Work order:
After finding the line with "Two Jormungars (10" in the data below, set down exactly each line through the one with "Hunter Champion (Trial", inclusive, and stop there.

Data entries

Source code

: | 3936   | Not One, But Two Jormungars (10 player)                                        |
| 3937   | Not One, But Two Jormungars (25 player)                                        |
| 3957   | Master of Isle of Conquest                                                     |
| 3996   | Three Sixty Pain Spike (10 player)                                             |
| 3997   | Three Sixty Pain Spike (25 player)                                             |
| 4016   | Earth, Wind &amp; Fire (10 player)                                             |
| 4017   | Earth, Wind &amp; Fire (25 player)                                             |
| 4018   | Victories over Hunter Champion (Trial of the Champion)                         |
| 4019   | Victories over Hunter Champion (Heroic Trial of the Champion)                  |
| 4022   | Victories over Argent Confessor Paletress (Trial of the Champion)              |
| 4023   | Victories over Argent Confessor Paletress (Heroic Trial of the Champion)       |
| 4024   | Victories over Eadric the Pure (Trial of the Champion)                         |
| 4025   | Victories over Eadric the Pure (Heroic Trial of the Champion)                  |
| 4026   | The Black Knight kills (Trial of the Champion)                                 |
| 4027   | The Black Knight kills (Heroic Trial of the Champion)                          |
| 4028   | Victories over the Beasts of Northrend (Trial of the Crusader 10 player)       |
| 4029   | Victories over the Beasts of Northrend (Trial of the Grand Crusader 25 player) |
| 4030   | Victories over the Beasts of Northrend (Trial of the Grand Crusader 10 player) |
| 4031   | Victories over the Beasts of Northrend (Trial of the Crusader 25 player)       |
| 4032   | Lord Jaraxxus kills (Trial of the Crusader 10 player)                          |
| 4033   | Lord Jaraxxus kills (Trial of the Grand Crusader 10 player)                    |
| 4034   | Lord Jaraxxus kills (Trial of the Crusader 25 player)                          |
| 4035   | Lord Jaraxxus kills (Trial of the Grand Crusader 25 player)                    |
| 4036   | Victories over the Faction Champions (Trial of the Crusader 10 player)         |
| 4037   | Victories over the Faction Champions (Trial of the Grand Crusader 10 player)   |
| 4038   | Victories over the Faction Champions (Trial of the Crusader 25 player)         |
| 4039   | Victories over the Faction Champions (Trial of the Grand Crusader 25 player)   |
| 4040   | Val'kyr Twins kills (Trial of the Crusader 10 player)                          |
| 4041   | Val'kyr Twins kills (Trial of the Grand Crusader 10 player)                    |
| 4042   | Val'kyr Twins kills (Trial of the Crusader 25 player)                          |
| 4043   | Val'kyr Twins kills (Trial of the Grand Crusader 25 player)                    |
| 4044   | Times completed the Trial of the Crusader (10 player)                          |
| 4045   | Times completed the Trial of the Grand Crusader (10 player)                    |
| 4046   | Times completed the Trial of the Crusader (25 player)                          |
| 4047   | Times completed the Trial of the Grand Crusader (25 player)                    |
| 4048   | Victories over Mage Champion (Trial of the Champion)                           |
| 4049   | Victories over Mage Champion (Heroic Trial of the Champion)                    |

Task response:
: | 3936   | Not One, But Two Jormungars (10 player)                                        |
| 3937   | Not One, But Two Jormungars (25 player)                                        |
| 3957   | Master of Isle of Conquest                                                     |
| 3996   | Three Sixty Pain Spike (10 player)                                             |
| 3997   | Three Sixty Pain Spike (25 player)                                             |
| 4016   | Earth, Wind &amp; Fire (10 player)                                             |
| 4017   | Earth, Wind &amp; Fire (25 player)                                             |
| 4018   | Victories over Hunter Champion (Trial of the Champion)                         |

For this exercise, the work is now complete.